Como abogado de formación, defendió a presos políticos: “Este sistema de justicia permite que el culpable arrastre al inocente al juzgado” y denunció a los paramilitares blancos que buscaban el exterminio de la CNA. Pero no por ello, aceptó leyes ilegítimas: “¿Debíamos aceptar la ley que declara que protestar es delito, y así traicionar nuestra conciencia?”. Por eso, fue presentado con los suyos como “peligrosos revolucionarios que pretendíamos el desorden y la sedición”.
Mandela siempre tuvo clara su lucha: “Luchamos contra dos cosas (…): la pobreza y la carencia de dignidad humana”, y estuvo abierto a varias formas de lucha. Pidió armas a Occidente que le fueron negadas bajo el argumento de que caerían en manos de “extremistas”. El proceso de paz no fue para él un acto de rendición, sino de negociación, en las que ambas partes deben estar “dispuestas a hacer concesiones”. Dijo, además, que el pueblo debe ser consultado “sobre el contenido de tales negociaciones”, entendiendo que tales diálogos “no significan el fin de la lucha, sino su continuación”.

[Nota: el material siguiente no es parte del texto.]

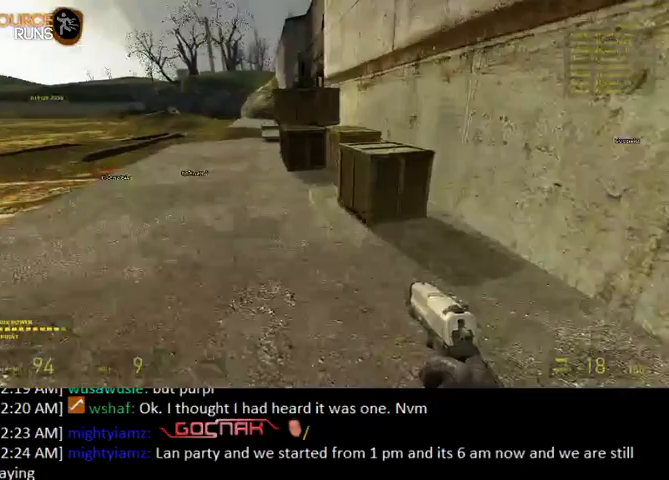
{"keys": ["a", "shift", "w"], "mouse": [], "events": [[167, "0", "up"], [300, "a", "up"], [433, "a", "down"]]}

Para Mandela, la paz pasaba por debates como la propiedad de la tierra (“el 87% de la tierra es propiedad de los blancos”, dijo a los empresarios), las relaciones de poder económico y la “excesiva concentración del poder”. Frente al Congreso de EE.UU., defendió el “crecimiento con equidad”.

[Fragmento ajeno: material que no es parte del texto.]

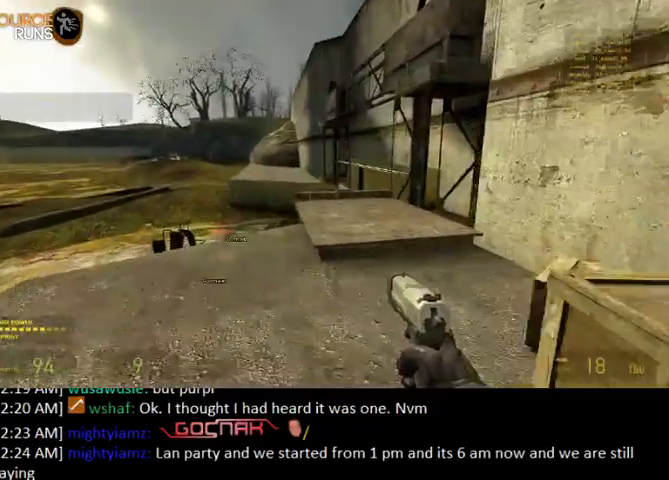
{"keys": ["shift", "w"], "mouse": [], "events": []}
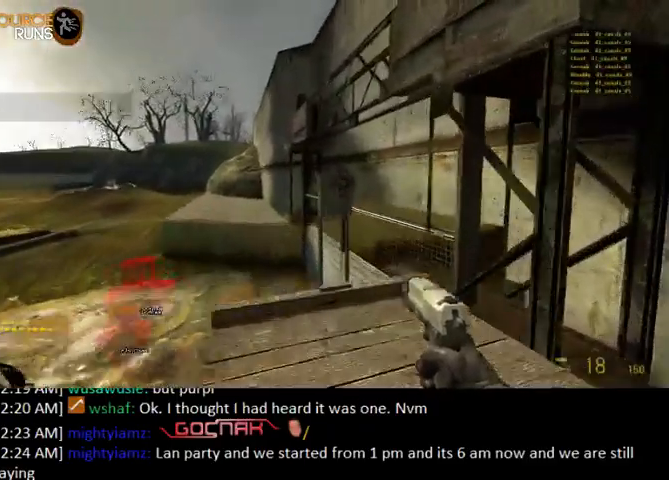
{"keys": ["e"], "mouse": [], "events": [[33, "shift", "up"], [33, "w", "up"], [100, "e", "down"]]}
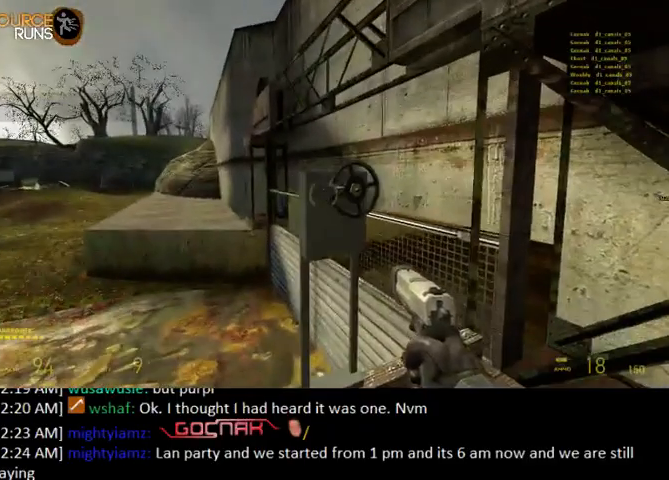
{"keys": ["e"], "mouse": [], "events": []}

Al dejar el poder, esperó en vano que la brecha social disminuyera. Soñó “una Sudáfrica no racista, no sexista y democrática”. Lo triste es que hoy Sudáfrica es el país con más desigualdad en el mundo, y el Apartheid contra negros parece haber sido reemplazado con uno contra pobres. En 1990, Mandela dijo de manera profética: “El Apartheid no ha muerto todavía. La igualdad y la democracia continúan siendo ajenas”. Mandela justificó la violencia política cuando la creyó válida, levantó la bandera de la paz con la misma responsabilidad, gobernó para blancos y negros haciendo de la reconciliación un credo y rechazó ser reelegido.